Existing method 2: The research data program provided by manufacturers such as DYD is not commonly seen. Although they hold all users’ data, which can guarantee the data completeness, the data only be shared on a fixed interval time, such as once a year. This still can cause data delay and set barriers for real-time data availability. However, the data from this program is anonymized and coded before researchers acquire access, which can guarantee data privacy. The manufacturers have simplified the operations for data donors which only need them to consent to join the program, and then their data can be shared with partners of the program for research purposes. It will not take too much burden on donors and also can increase their engagement. Besides, the data is pre-processed by manufacturers before shared with researchers; therefore, they will put little effort into data integration. Furthermore, since such program grants free access to the data for partners, it can significantly reduce the study cost.

Proposed method: The API-integrated platform includes both user-friendly front-end and automatic working back-end. Similar to DYD, complete data with accurate value is directly retrieved from the data pool of the manufacturers with standardized format (e.g. JSON); meanwhile, the back-end scripts can run continuously to stream instant data without any data delay. To ensure data privacy, sensitive information will not be collected by distributing a specific ID to each donor to represent their identity. A user-friendly interface will be provided through which the data donors can give their consent with simple click operations, and then it will build a bridge between the platform and their remote data pool. Based on this, the platform can automatically retrieve the data with no more task from donors. For researchers, all data can be stored in a structured database without any additional process of data integration, which will optimize querying of data and following analysis. Moreover, the provided real-time data presents more opportunities for further healthcare research.

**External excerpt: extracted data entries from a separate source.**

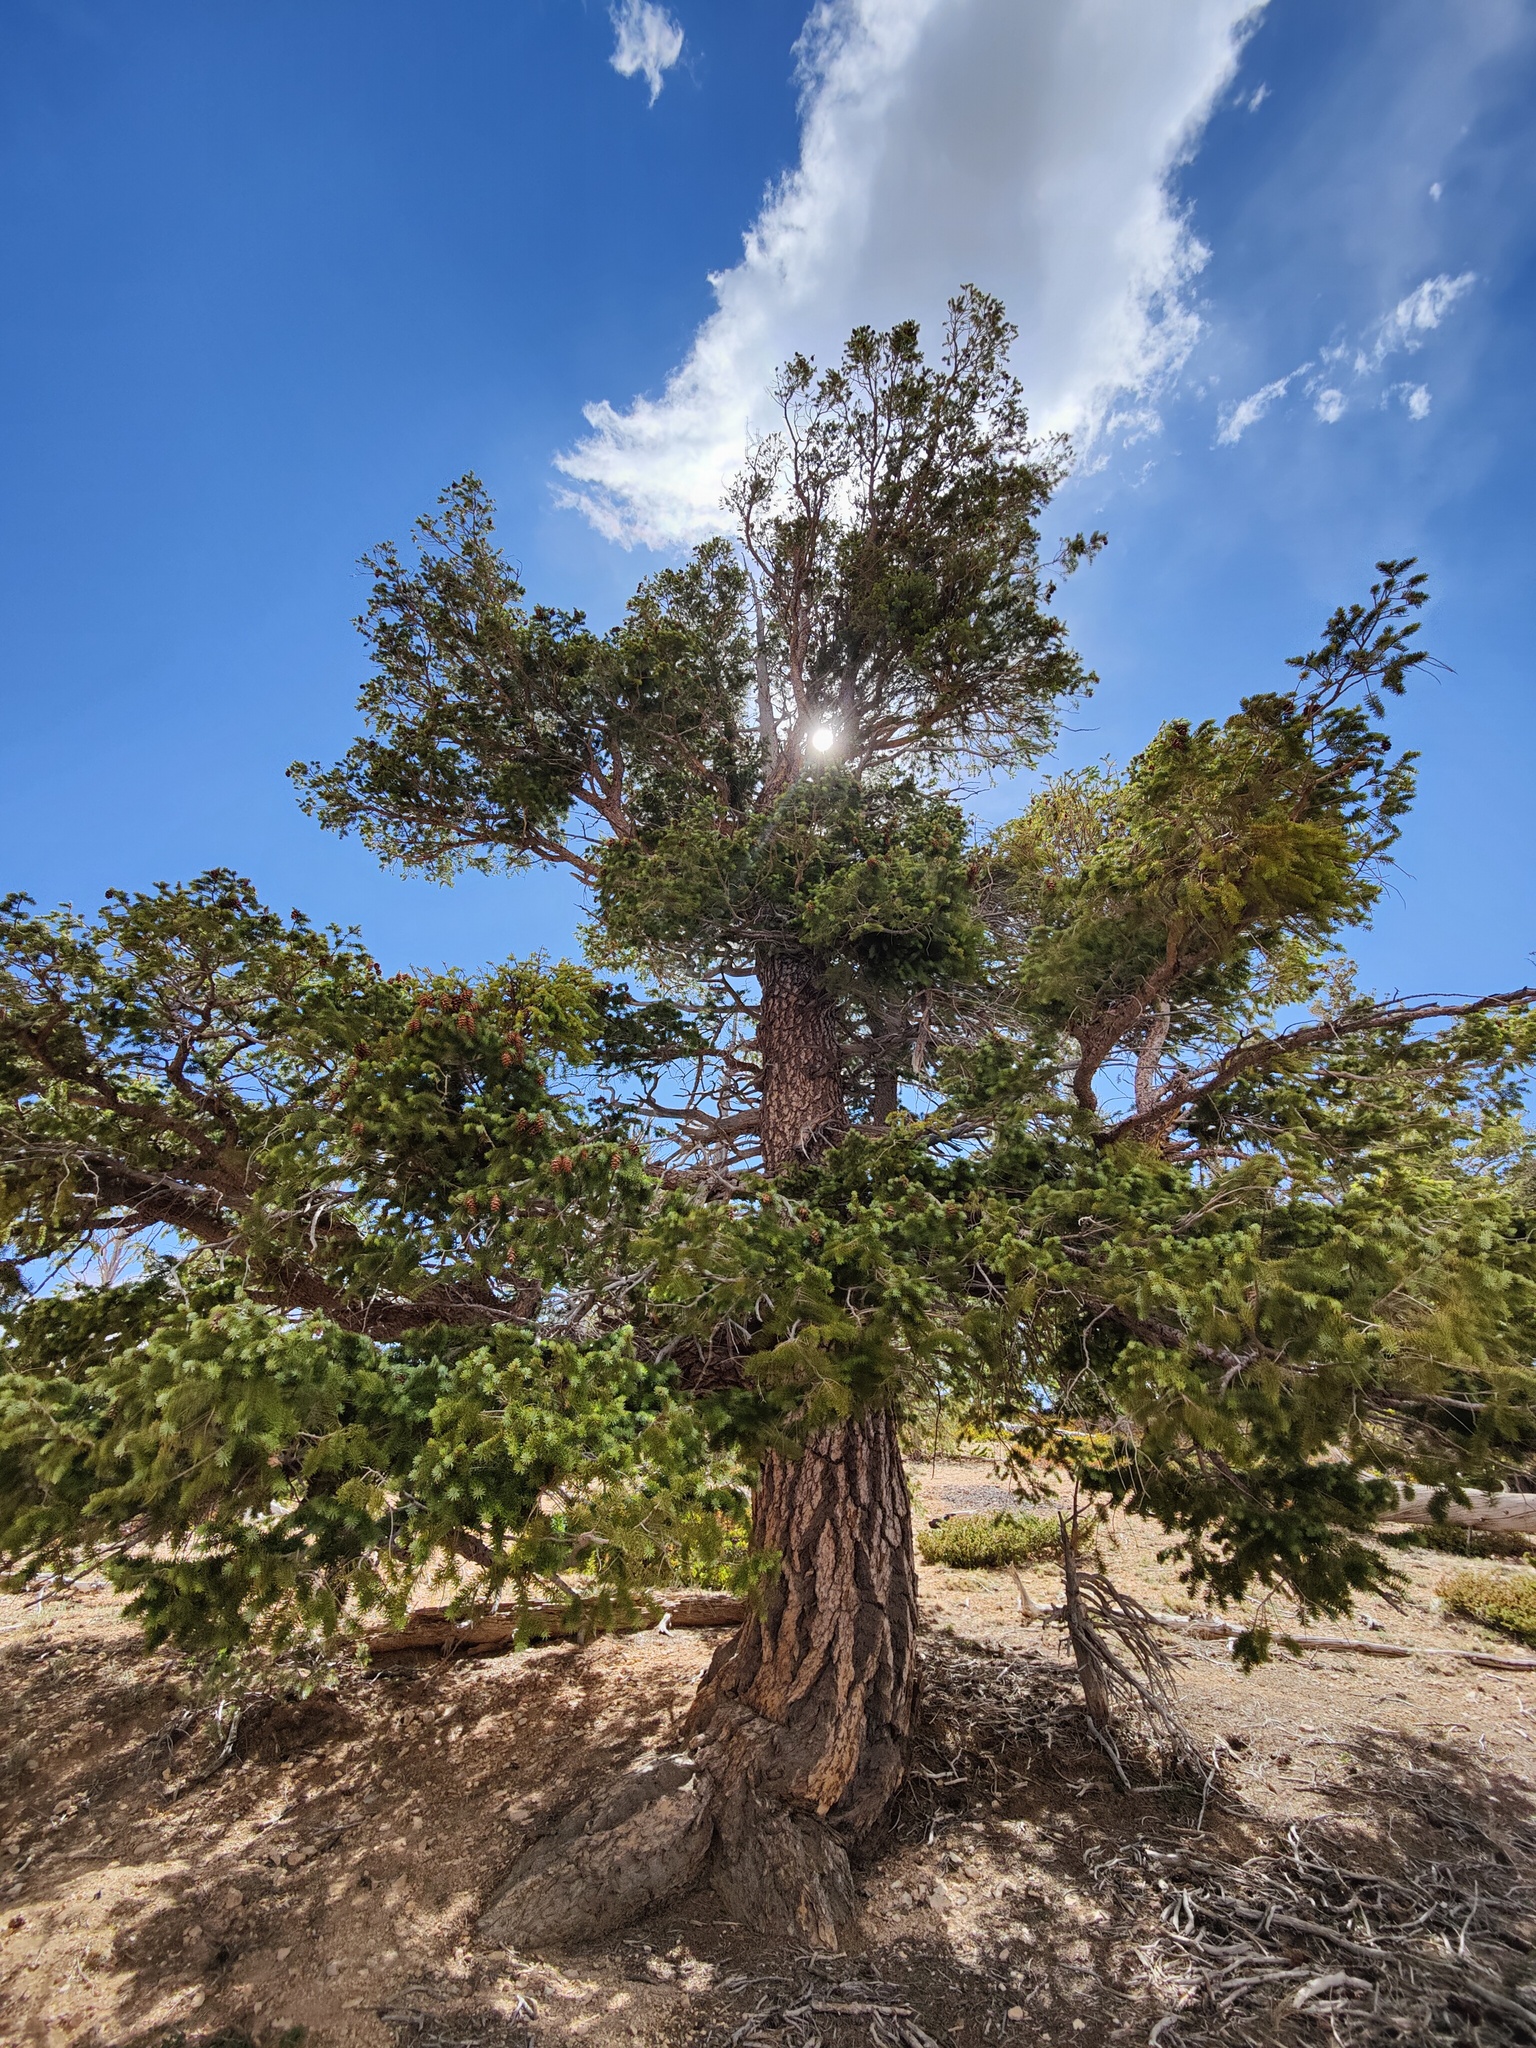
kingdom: Plantae
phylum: Tracheophyta
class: Pinopsida
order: Pinales
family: Pinaceae
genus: Pseudotsuga
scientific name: Pseudotsuga menziesii
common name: Douglas fir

Conducting studies to quantitively measure these five scales will be the next step. Among them, data completeness can be quantified by the proportion of non-blank values against the potential complete dataset. By using prepared survey questionnaires to measure data donors’ perceived level of privacy, data privacy can be evaluated in a subjective way. Furthermore, the timestamp of the latest data that can be retrieved reflects the level of data delay. About the usability, it will be measured through heuristic evaluation with a rating scale. More specifically, evaluators will be assigned tasks from the data donor and researcher side to give subjective ratings when using and comparing three methods. Besides, more objective metrics, such as task completion time, will be added to examine the methods. Thus, the comparison will continue to happen in future studies.

Application: This platform can be used on the study of public health monitoring through IoT sensors, especially for the study involves with “Big Data”, since it provides a reliable channel in the data collection which is a key component of the study. With the deployment of this step, it is feasible to apply data analysis techniques such as machine learning and deep learning on Big Data. The potential advantage of this platform is that it will considerably increase the data completeness and reduce the data collection time; meanwhile, it can also release data donors’ operation burden on data sharing, which may result in higher response rate. Furthermore, our platform will provide not only historical data but also real-time data. For the application of historical data, public health researchers can understand users’ past behaviour routines and give guidance to them to optimize their health. For the usage of instant data, researchers can develop a simultaneous health monitoring system with the feature of information visualization, such as a dashboard which will enable healthcare units to understand individuals’ health status and deploy their prompt cure.